In schools you often hear the phrase ‘the hidden curriculum’ this refers to things that are not written down, they are not in the year plan, not on the lesson plans, not in the text books but nevertheless are real and apply to the ethos, values and world view of the staff and administration, and will be evident and filtered down to the children.
I’ll give you a couple of examples, these are from my own experience with my own children, from two of their schools, and both were English grammar exercises, with the request to ‘re-write this sentence correcting grammar, spelling and punctuation.’
Sentence one – jesus went around doing good and healing the sick in irael for around 3 years.
Sentence two – when i got home from school i found my boyfriend john in bed with another girl
No hidden curriculum there then, and no indoctrination.

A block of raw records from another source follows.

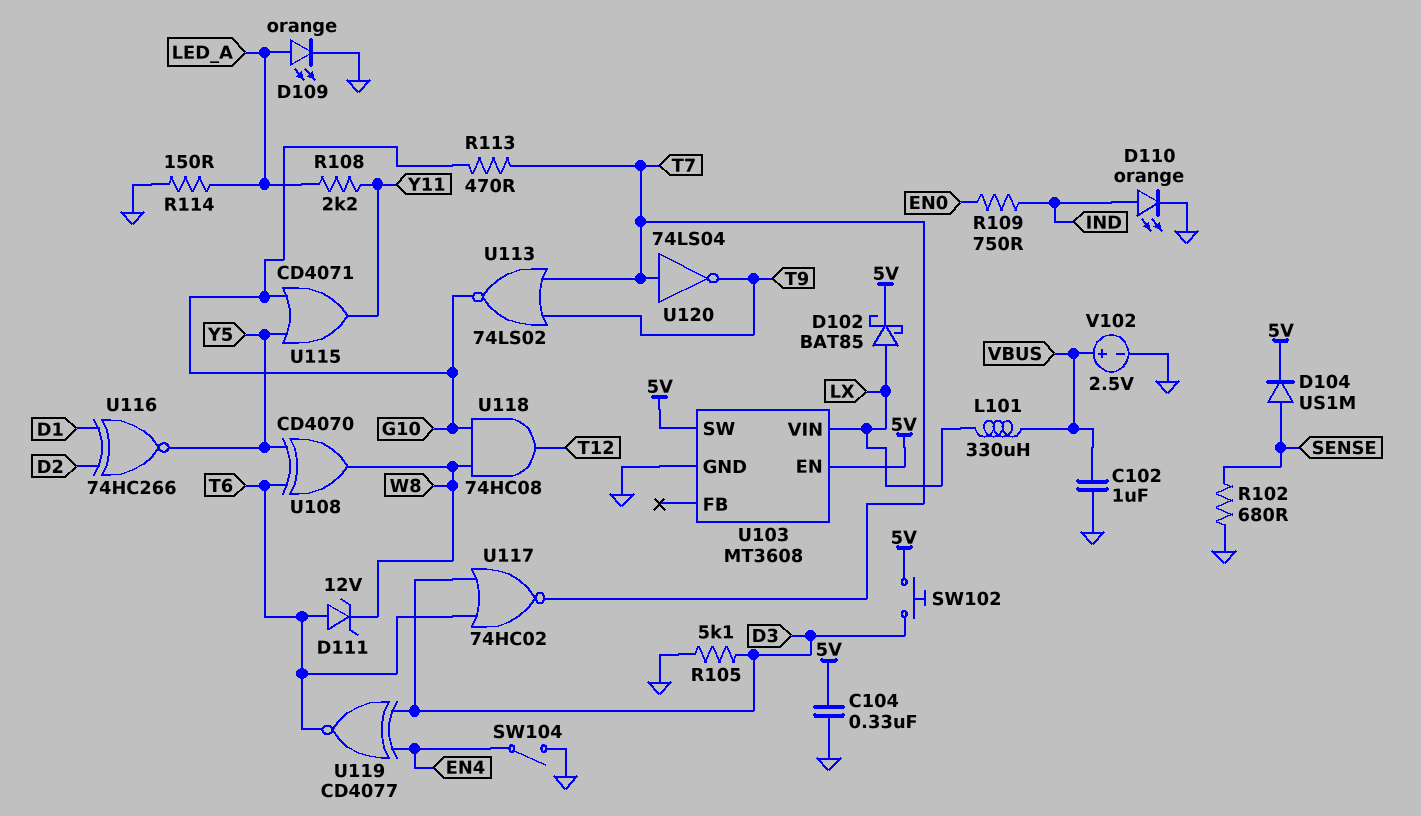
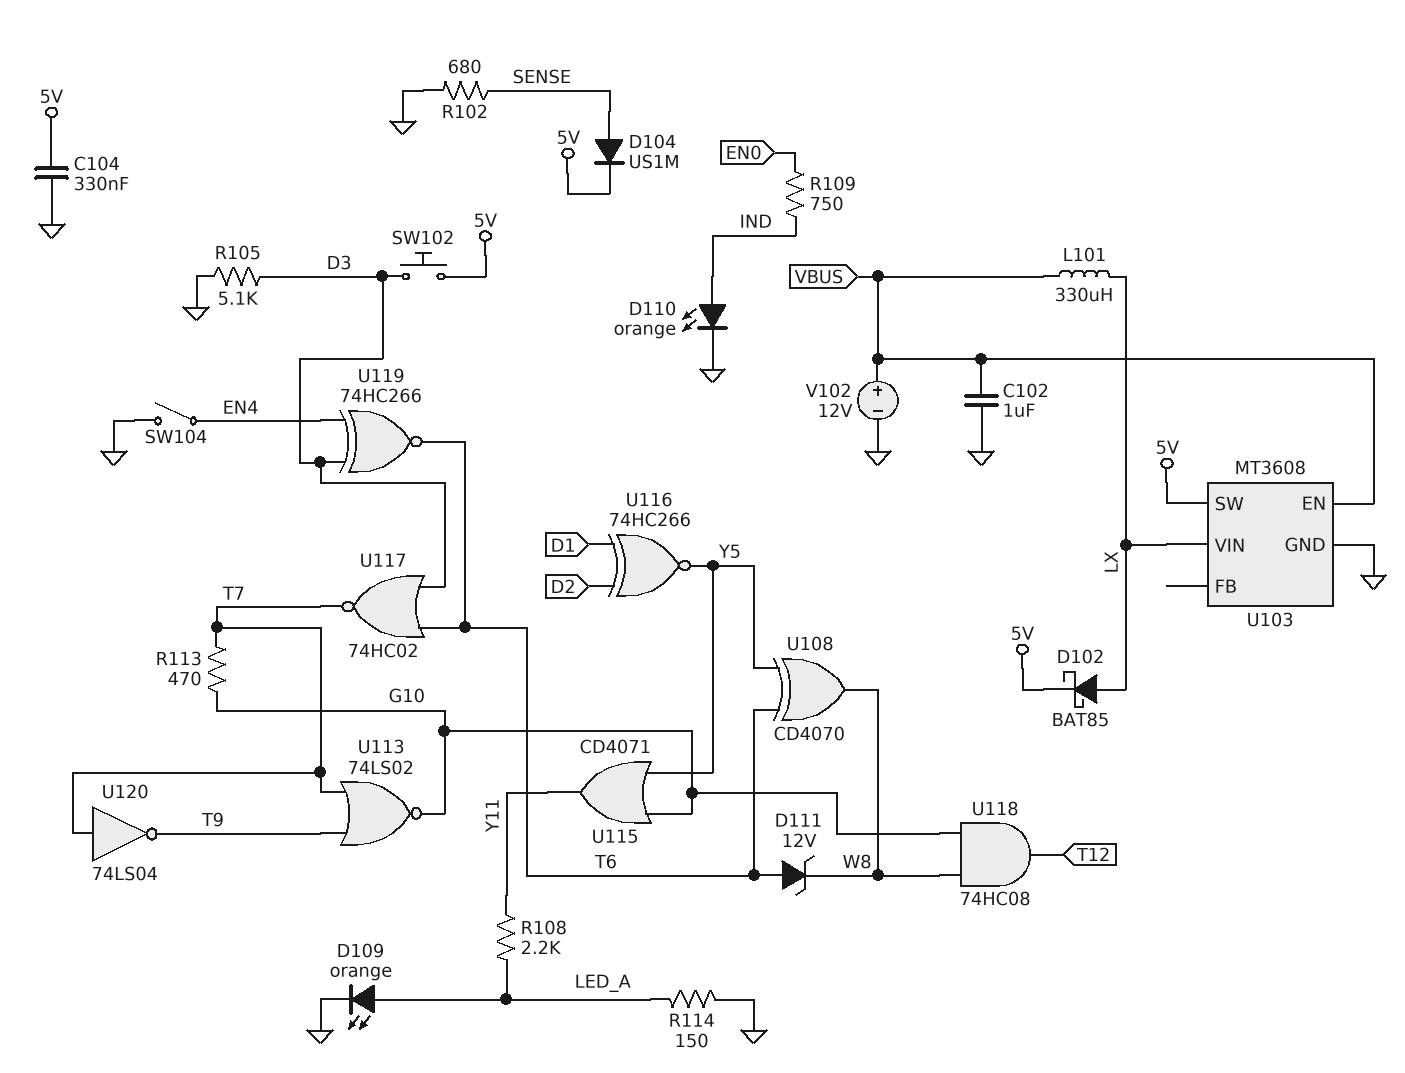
U103 pin EN: 5V -> VBUS
U119: XNOR CD4077 (in D3, in EN4, out T6) -> XNOR 74HC266 (in D3, in EN4, out T6)
V102: 2.5V (plus VBUS, minus GND) -> 12V (plus VBUS, minus GND)

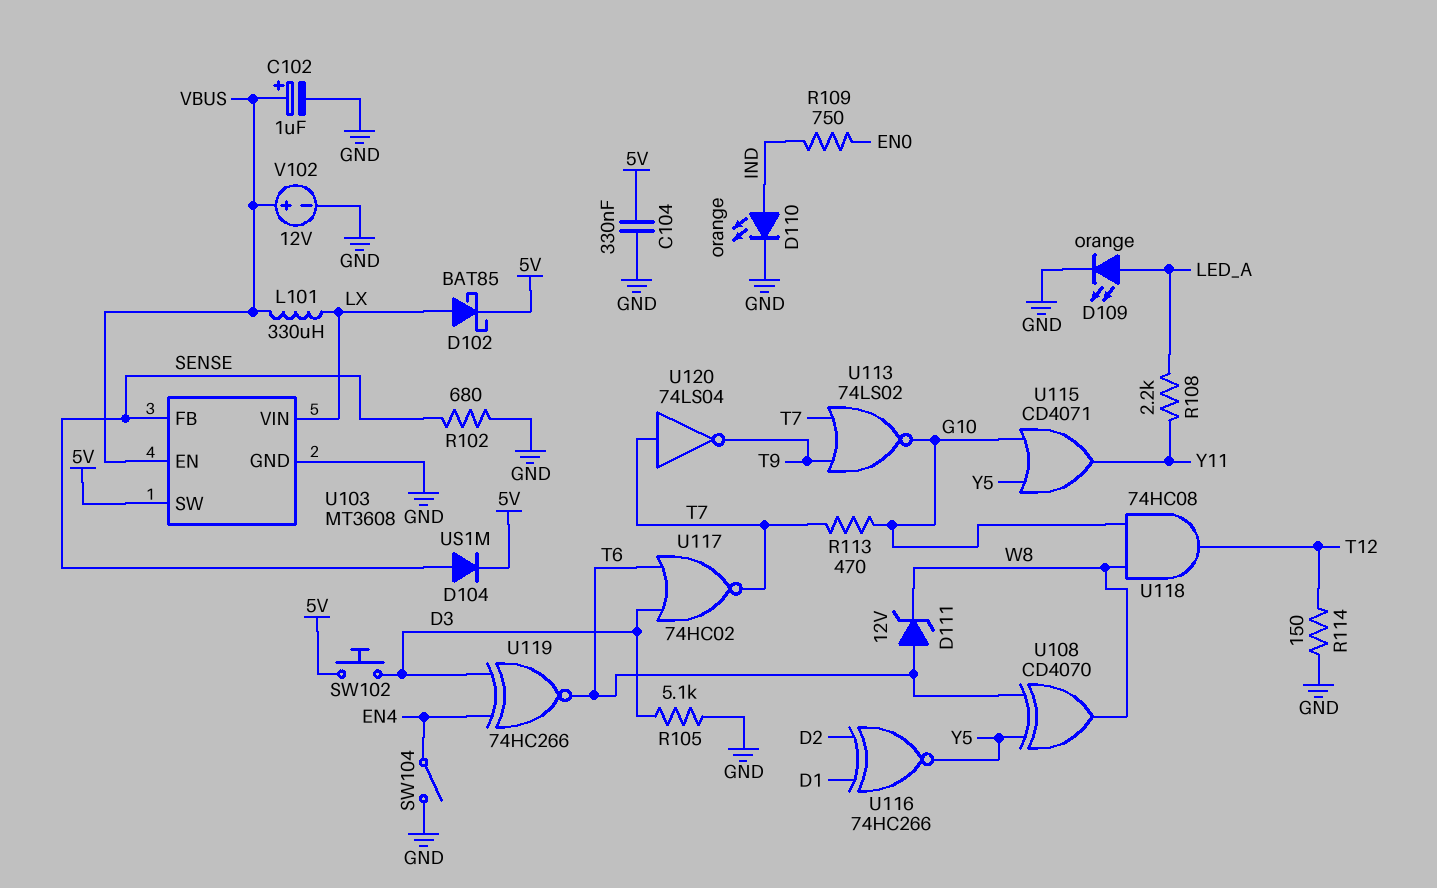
C102: 1uF (GND, VBUS) -> 1uF (plus VBUS, minus GND)
R114: 150 (GND, LED_A) -> 150 (GND, T12)
U103 pin FB: none -> SENSE

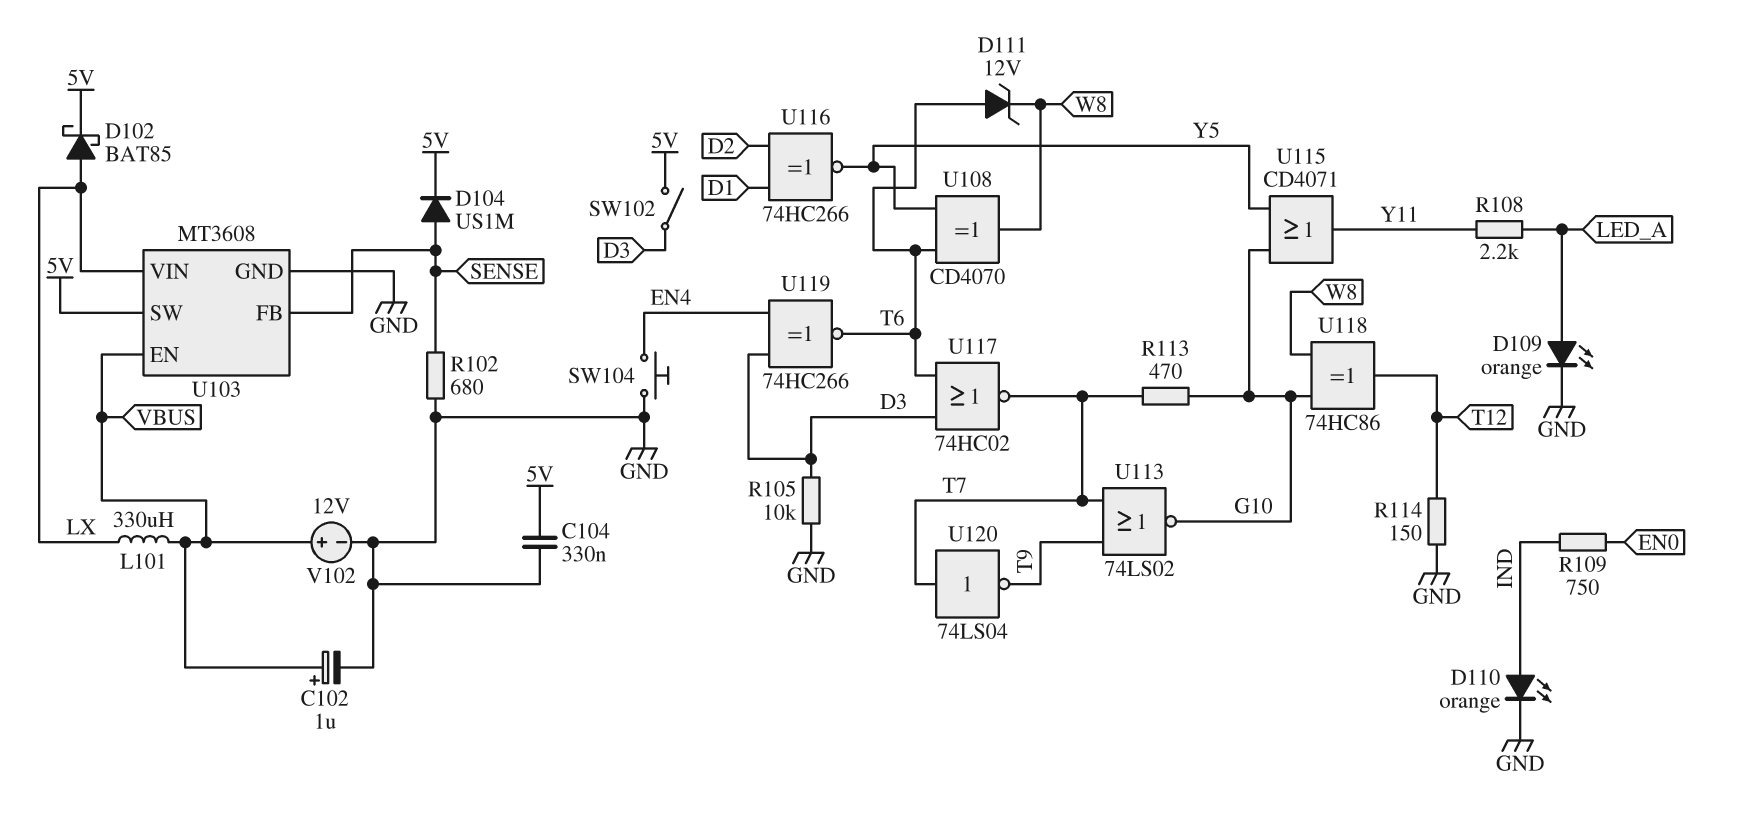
R105: 5.1k (D3, GND) -> 10k (D3, GND)
SW102: button (5V, D3) -> switch (5V, D3)
SW104: switch (EN4, GND) -> button (EN4, GND)
U118: AND 74HC08 (in G10, in W8, out T12) -> XOR 74HC86 (in G10, in W8, out T12)

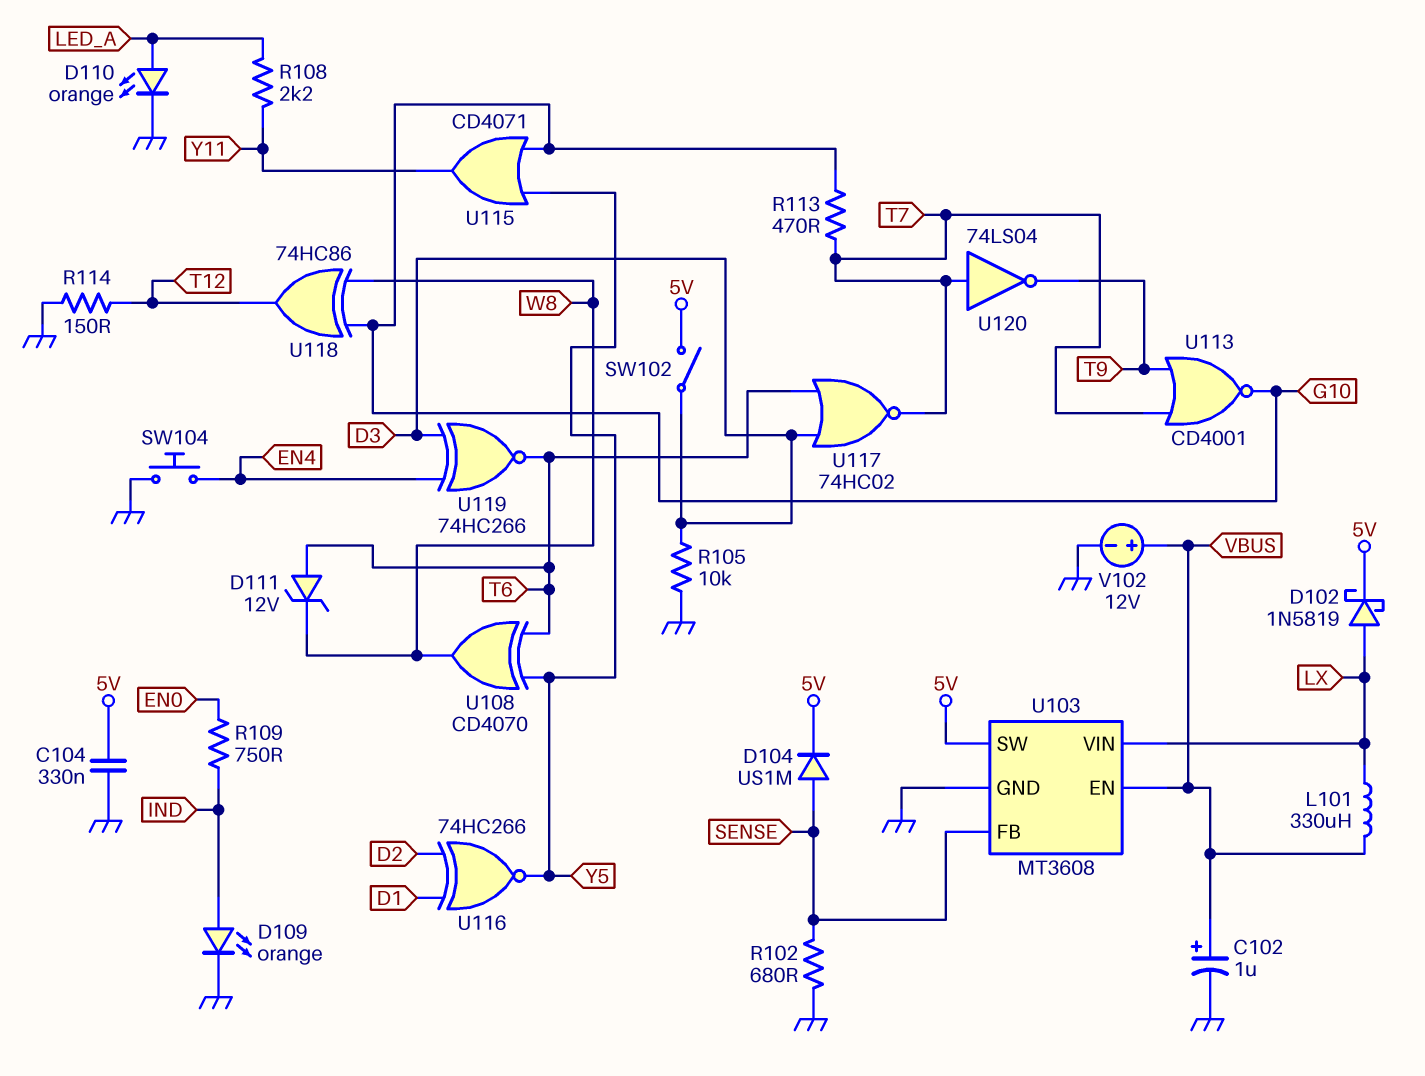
D102: schottky BAT85 (A LX, K 5V) -> schottky 1N5819 (A LX, K 5V)
D109: LED orange (A LED_A, K GND) -> LED orange (A IND, K GND)
D110: LED orange (A IND, K GND) -> LED orange (A LED_A, K GND)
U113: NOR 74LS02 (in T7, in T9, out G10) -> NOR CD4001 (in T7, in T9, out G10)

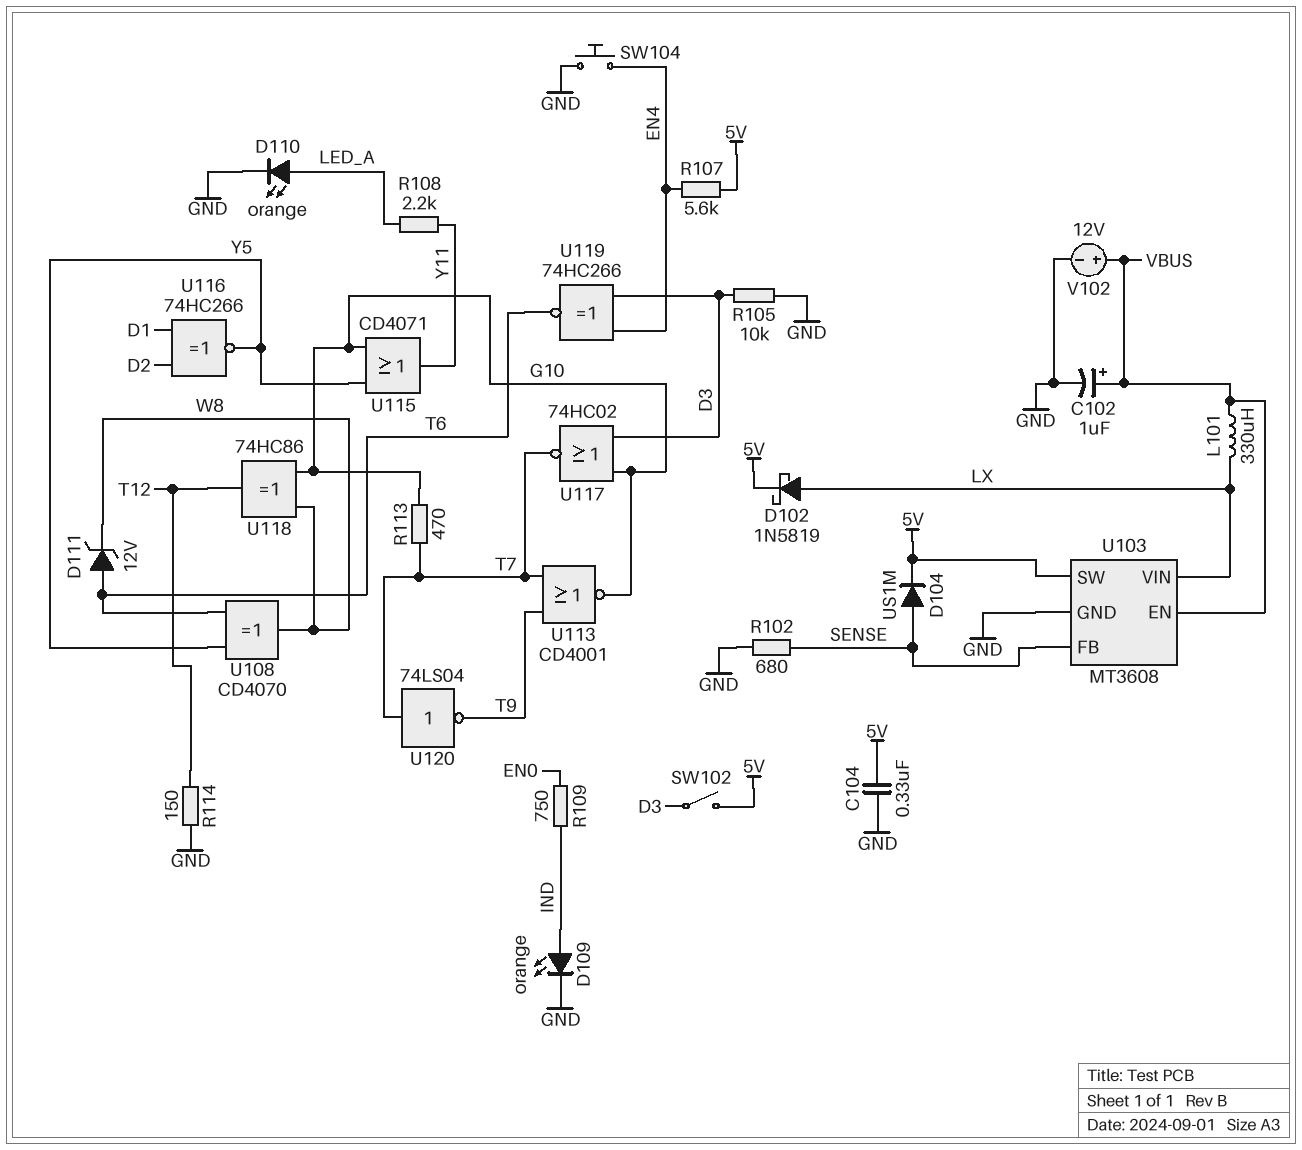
R107: none -> 5.6k (5V, EN4)
U117: NOR 74HC02 (in D3, in T6, out T7) -> NOR 74HC02 (in D3, in G10, out T7)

In my opinion, Richard Dawkins is a religious atheistic fundamentalist, and he wants to indoctrinate us all to his point of view. I strongly believe that he should have the right to try, but I know from my email post bag that there are those who share his view, who if they had the power, would not want to extend that right to me, they would, as one of them put it, ‘silence me’ if they could. I wonder why they do not want me to have the same right to speak out and indoctrinate and influence as they would want for themselves, and I, of course, want them to retain.